Ankara Başsavcılığı'ndan çok tartışılacak bir adım

Ankara Cumhuriyet Başsavcılığı'nın, 2000-2013 yılları arasındaki faili meçhul cinayetlerle ilgili dosyaları raftan indireceği belirtiliyor.

Ankara Başsavcılığı'ndan çok tartışılacak bir adım

Başsavcılığı'nın yaptığı açıklama, cinayetlerin çözüleceği umudunu artırmak şöyle dursun yeni siyasi konjonktür çerçevesinde karanlık perdesinin kalınlaşacağı endişesi doğurdu. “Failini bulamadım, cemaatin üzerine at gitsin” politikasının son halkası olursa cinayetlerin çözüm ihtimali iyice azalacak. Bu bağlamda Cumhurbaşkanı Recep Tayyip Erdoğan'ın sözlerine bakarsak, “AK Parti döneminde Faili Meçhul cinayet yok”'tan, ''Faili meçhuller araştırıldıkça, toprak kazıldıkça, bir ucu Ergenekon'u savunan statüko partilerine, diğer ucu da örgütün kuklası haline gelmiş bu partiye dokunur”a nasıl değiştiği ibretle görülüyor.

AK Parti'nin, faili meçhullere ilişkin AKP'nin reddettiği araştırma komisyonlarını dikkate alırsak, Erdoğan'ın ifadelerini bir yere oturtabiliriz. Şimdi, özellikle Recep Tayyip Erdoğan ifadelerine, ardında da AK Parti dönemindeki faili meçhullere bakalım.

ERDOĞAN: BİZİM DÖNEMİMİZDE FAİLİ MEÇHUL YOK
Tarih 6 Şubat 2011… Dönemin Başbakanı Recep Tayyip Erdoğan, Hatay'a hareketi öncesi Sabiha Gökçen Uluslararası Havaalanı'nda gazetecilerin gündeme ilişkin sorularını cevaplıyor. Bir gazeteci, Cumartesi Anneleri'yle ilgili görüşmelerin detaylarını soruyor. Kendi dönemlerinde faili meçhul cinayetin yaşanmadığını şu ifadelerle söylüyor Erdoğan: "İnsan hakları noktasında bir annenin bir babanın çektiği acıyı dindirmek için sorumluluğumuzu yerine getiriyoruz. Bizim dönemimizde faili meçhul yaşamadık. Ama maalesef bir faili meçhul varmış. 2004'te Tolga adlı bir gencin durumunu öğrendik. Annesi bana mektup göndermiş ama bana mektup ulaşmadı. O konuda yoğunlaşacağız. Alacağımız her netice bizi huzurlu kılacaktır. Faili meçhullerin istismara malzeme edilmemesi için çabalıyoruz."

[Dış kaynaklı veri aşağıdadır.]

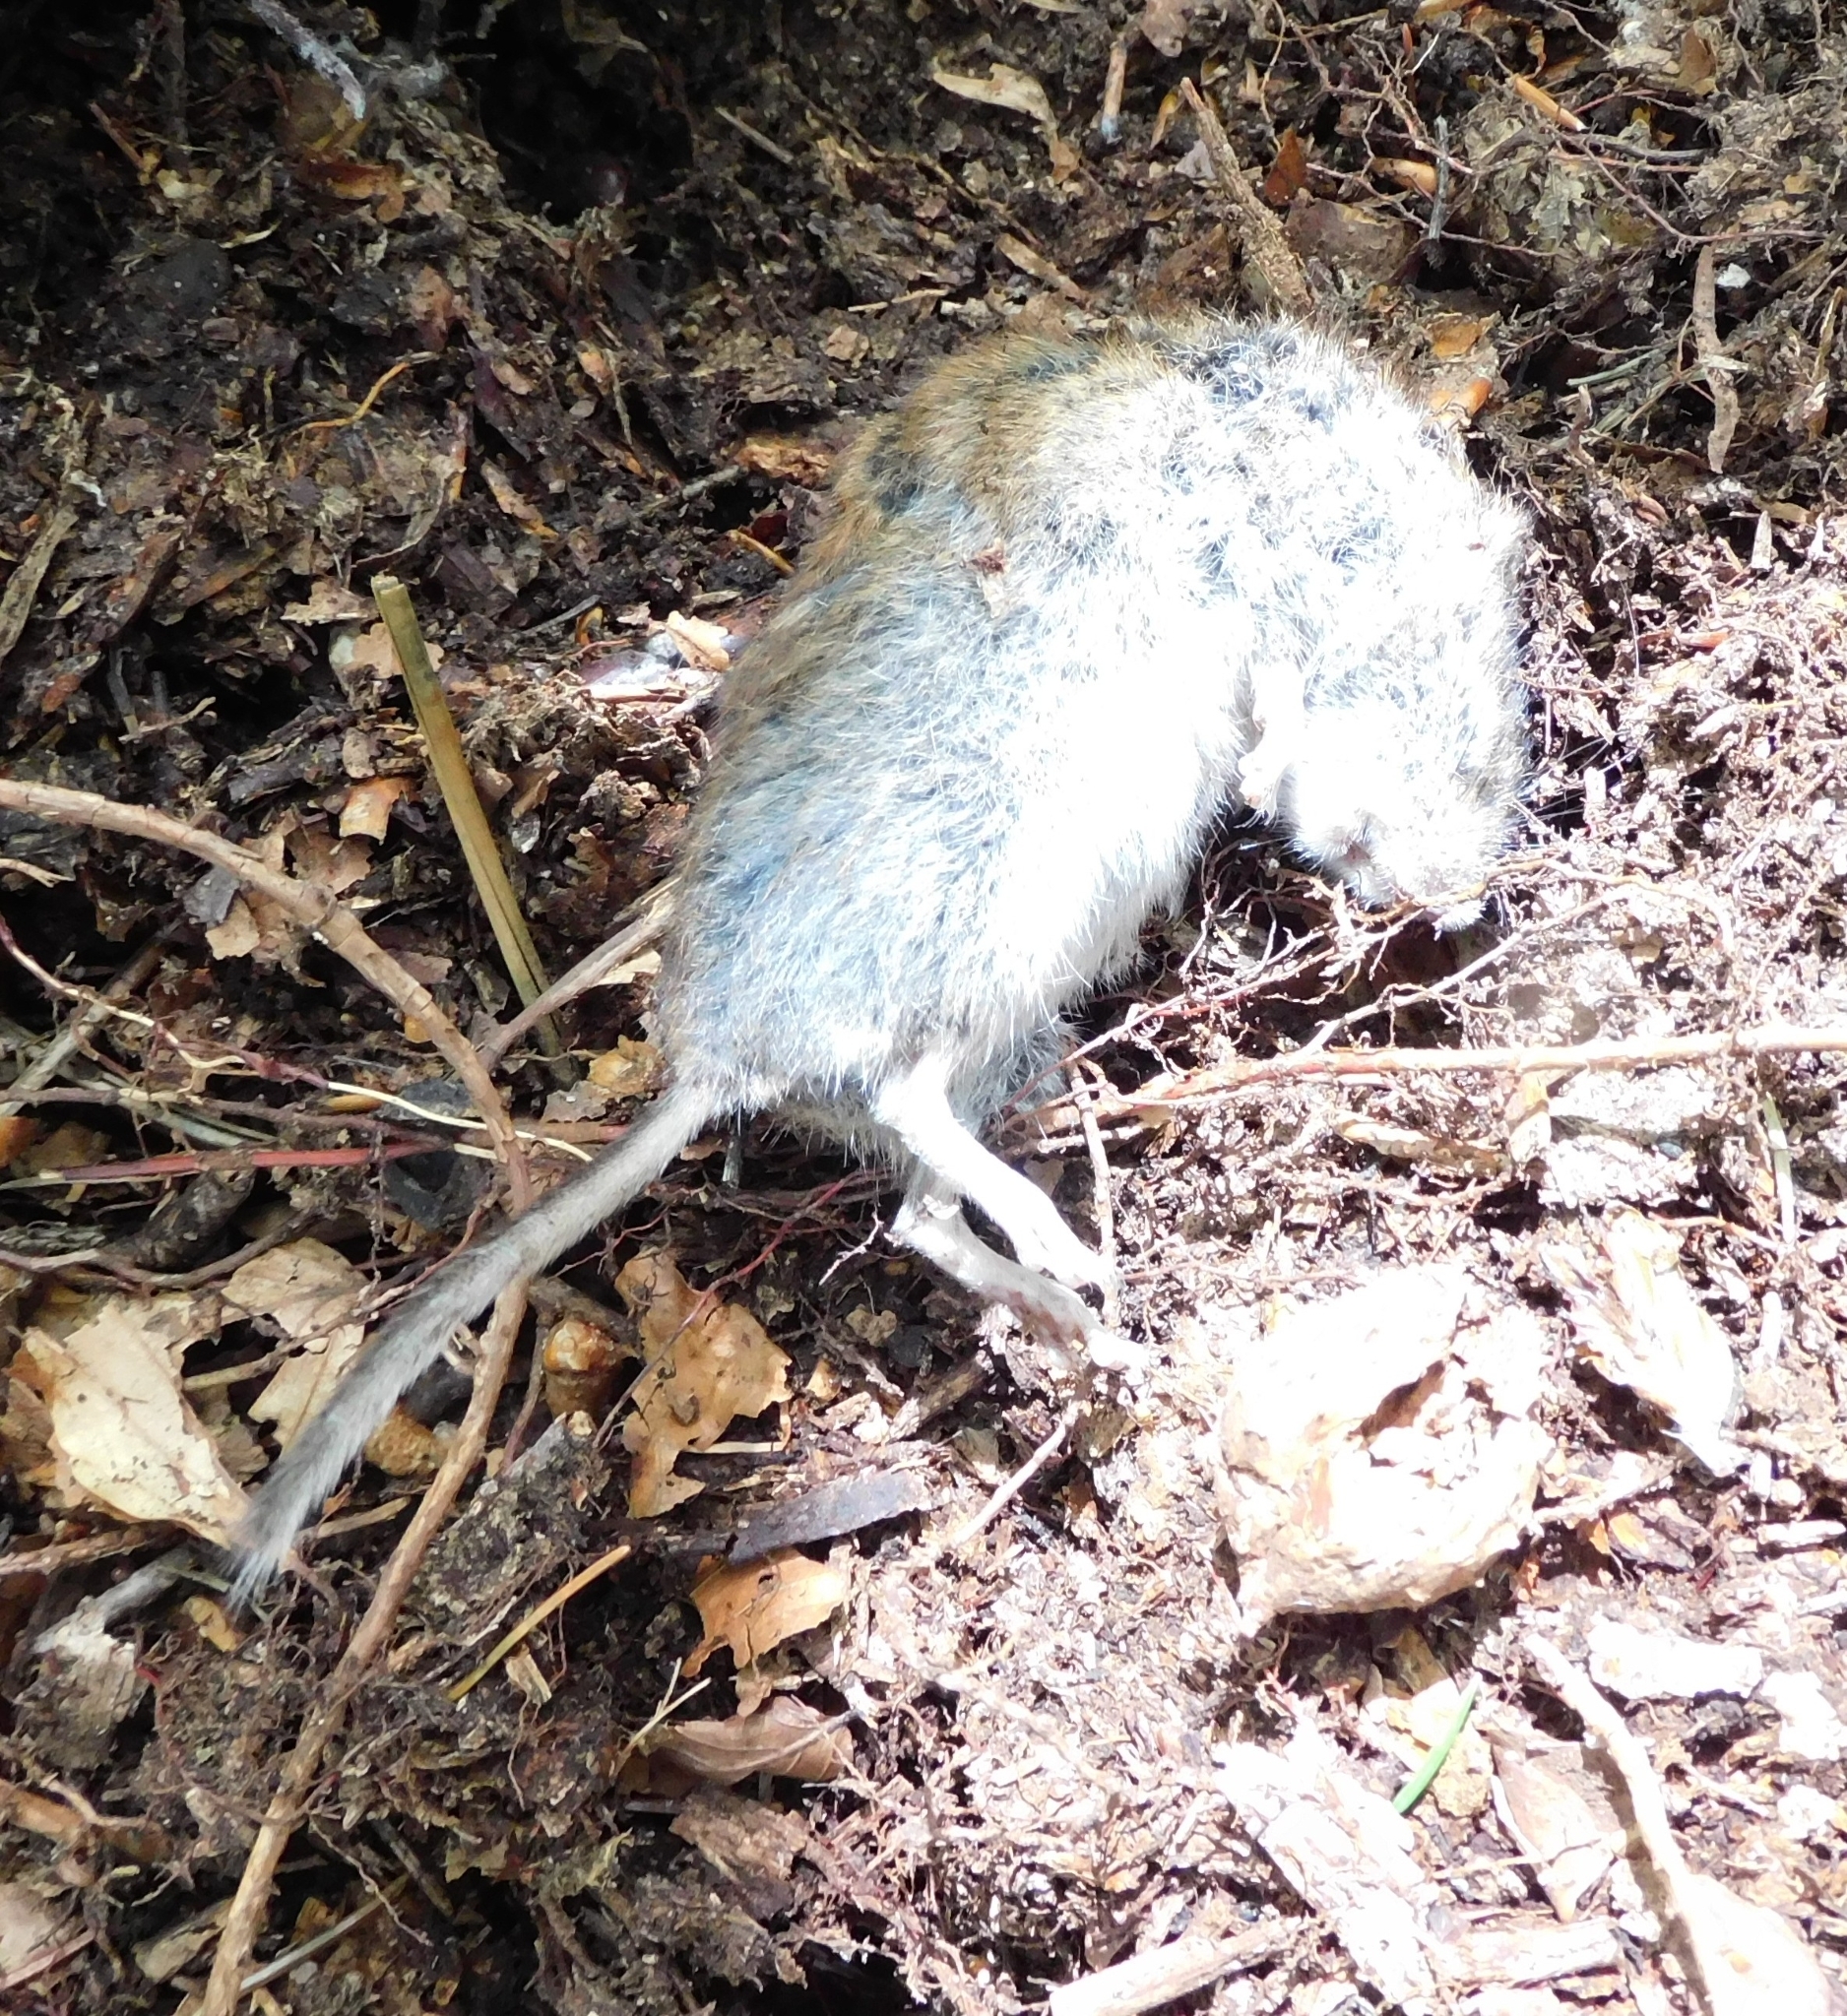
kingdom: Animalia
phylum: Chordata
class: Mammalia
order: Rodentia
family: Cricetidae
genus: Myodes
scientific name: Myodes glareolus
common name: Bank vole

ERDOĞAN: UCU ERGENEKON'A DOKUNUYOR
Bir yıl sonra… Tarih, 8 Şubat 2012… Ergenekon operasyonlarının yaşandığı dönemler… AK Parti Grup Toplantısı… Başbakan Erdoğan, faili meçhuller için, bu sefer ‘savcı'sı olduğu Ergenekon ve ‘statükocu' partileri gösteriyor. Erdoğan'ın ifadeleri şu şekilde: “Terör örgütünün siyasi uzantısı gibi hareket eden parti, tıpkı diğer statüko partileri gibi faili meçhuller konusunda isteksiz olduğunu, samimiyet sergilemediğini, konunun üzerine yeterince gitmediğini görürsünüz. Neden? Çünkü faili meçhuller araştırıldıkça, toprak kazıldıkça bir ucu Ergenekon'u savunan statüko partilerine, diğer ucu da örgütün kuklası haline gelmiş bu partiye dokunur.”

YOLSUZLUK OPERASYONU VE…
17-25 Aralık büyük yolsuzluk operasyonları yapılmış, kasa kasa, kutu kutu paralar ortaya çıkmış. “Polisler koydu” dedikleri paralar bile valizlerle ve faiziyle geri verilmişti. Ve “Açıklayamadığın bütün hukuksuzlukları Camia'nın üzerine at” politikası başlamıştır.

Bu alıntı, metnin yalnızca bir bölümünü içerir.